Output the lines of the listing from the line containing "Document page, 1654x931 pixels." through the end of the listing, unchanged.

Records from a data collection
···

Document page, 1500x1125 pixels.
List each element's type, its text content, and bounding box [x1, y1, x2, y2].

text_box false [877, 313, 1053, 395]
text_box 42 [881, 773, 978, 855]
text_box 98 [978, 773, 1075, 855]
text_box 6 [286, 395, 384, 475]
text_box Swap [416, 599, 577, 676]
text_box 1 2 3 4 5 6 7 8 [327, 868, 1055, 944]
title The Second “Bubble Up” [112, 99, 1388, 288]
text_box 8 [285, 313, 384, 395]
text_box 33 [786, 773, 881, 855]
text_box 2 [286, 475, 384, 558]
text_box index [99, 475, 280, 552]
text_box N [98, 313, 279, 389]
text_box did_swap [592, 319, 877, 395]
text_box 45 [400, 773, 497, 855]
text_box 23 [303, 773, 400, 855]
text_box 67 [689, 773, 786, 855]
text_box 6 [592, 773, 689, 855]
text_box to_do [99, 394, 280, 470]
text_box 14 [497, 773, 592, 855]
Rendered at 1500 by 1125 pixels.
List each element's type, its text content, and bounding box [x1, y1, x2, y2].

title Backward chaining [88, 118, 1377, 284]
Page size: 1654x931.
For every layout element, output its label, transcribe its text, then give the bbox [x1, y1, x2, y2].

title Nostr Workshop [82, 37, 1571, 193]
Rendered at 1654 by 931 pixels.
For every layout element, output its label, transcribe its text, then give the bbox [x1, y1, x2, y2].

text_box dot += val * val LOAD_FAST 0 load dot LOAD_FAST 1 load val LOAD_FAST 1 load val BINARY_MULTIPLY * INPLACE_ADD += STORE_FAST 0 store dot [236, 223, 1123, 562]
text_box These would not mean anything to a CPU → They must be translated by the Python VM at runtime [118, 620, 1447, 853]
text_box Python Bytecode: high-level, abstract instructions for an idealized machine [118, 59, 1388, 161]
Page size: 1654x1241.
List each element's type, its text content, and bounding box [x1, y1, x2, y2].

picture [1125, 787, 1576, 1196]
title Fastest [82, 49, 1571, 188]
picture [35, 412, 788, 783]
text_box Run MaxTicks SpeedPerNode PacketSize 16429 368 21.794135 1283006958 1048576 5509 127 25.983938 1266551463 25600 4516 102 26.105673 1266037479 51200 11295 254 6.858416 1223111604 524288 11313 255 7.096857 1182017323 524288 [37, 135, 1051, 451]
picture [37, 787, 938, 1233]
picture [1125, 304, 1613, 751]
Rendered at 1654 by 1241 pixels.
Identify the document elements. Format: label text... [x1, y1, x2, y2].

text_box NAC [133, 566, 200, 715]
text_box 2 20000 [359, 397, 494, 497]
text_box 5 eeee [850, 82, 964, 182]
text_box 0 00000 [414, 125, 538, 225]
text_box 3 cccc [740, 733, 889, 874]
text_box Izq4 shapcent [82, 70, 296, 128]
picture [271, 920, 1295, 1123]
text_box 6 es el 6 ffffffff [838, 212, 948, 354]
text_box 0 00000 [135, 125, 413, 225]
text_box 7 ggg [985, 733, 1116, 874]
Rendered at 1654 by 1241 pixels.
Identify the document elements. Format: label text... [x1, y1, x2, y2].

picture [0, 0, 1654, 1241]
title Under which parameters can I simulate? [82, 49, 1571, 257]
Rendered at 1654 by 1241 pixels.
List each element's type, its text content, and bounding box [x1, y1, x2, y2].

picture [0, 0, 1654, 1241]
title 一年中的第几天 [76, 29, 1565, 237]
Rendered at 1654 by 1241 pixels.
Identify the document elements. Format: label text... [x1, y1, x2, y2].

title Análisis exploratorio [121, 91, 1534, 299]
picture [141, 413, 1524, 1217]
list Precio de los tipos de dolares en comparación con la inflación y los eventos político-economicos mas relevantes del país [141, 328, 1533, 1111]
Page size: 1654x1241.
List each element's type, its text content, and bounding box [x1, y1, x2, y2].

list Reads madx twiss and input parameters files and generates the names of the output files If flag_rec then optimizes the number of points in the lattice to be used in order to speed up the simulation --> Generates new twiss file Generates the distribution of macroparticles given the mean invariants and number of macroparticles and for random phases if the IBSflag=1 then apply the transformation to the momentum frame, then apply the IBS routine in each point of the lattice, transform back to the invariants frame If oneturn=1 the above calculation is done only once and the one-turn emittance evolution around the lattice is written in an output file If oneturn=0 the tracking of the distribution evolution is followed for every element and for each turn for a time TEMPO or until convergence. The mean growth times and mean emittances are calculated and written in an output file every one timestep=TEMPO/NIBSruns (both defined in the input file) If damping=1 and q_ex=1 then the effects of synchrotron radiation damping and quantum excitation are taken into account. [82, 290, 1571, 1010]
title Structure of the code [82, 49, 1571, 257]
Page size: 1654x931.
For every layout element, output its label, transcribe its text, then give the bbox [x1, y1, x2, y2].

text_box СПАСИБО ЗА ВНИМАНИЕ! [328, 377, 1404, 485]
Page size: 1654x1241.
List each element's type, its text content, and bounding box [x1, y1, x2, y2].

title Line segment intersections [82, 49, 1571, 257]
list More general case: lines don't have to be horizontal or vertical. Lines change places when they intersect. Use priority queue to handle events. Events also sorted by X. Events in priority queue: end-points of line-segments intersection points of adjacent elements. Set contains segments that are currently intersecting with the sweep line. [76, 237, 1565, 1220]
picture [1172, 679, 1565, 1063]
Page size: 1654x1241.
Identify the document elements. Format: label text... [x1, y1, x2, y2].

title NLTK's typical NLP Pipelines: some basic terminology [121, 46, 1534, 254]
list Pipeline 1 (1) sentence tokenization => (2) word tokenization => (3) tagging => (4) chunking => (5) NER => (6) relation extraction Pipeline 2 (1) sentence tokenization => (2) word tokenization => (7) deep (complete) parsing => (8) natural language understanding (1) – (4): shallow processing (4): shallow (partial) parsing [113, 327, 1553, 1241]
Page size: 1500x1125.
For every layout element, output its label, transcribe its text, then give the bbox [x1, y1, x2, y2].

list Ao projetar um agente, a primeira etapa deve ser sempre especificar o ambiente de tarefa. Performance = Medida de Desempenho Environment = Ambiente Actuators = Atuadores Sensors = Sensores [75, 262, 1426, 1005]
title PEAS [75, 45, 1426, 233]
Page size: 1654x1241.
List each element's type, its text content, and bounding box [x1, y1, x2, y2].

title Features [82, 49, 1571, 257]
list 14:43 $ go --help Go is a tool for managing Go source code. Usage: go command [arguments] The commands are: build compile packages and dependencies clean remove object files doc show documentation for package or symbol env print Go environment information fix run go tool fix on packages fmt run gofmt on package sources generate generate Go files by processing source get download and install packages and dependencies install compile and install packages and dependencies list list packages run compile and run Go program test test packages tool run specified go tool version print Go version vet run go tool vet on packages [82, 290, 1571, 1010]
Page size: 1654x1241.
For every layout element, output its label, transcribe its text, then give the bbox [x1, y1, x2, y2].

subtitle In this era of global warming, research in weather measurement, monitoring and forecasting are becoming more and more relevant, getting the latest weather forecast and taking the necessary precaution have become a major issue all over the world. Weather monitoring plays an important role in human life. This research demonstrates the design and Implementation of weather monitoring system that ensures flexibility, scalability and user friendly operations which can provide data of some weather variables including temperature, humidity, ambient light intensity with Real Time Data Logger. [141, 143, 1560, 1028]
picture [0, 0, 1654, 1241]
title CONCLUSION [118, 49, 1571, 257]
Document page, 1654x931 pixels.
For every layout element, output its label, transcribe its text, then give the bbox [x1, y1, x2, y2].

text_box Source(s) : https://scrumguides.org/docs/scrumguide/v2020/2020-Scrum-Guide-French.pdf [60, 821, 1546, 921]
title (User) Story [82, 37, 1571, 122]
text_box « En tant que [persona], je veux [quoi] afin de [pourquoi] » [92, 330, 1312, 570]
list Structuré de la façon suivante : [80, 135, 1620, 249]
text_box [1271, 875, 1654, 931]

···

● **Answer for this exercise**
Document page, 1654x931 pixels.
For every layout element, output its label, transcribe its text, then give the bbox [x1, y1, x2, y2].

text_box Source(s) : https://scrumguides.org/docs/scrumguide/v2020/2020-Scrum-Guide-French.pdf [60, 821, 1546, 921]
title (User) Story [82, 37, 1571, 122]
text_box « En tant que [persona], je veux [quoi] afin de [pourquoi] » [92, 330, 1312, 570]
list Structuré de la façon suivante : [80, 135, 1620, 249]
text_box [1271, 875, 1654, 931]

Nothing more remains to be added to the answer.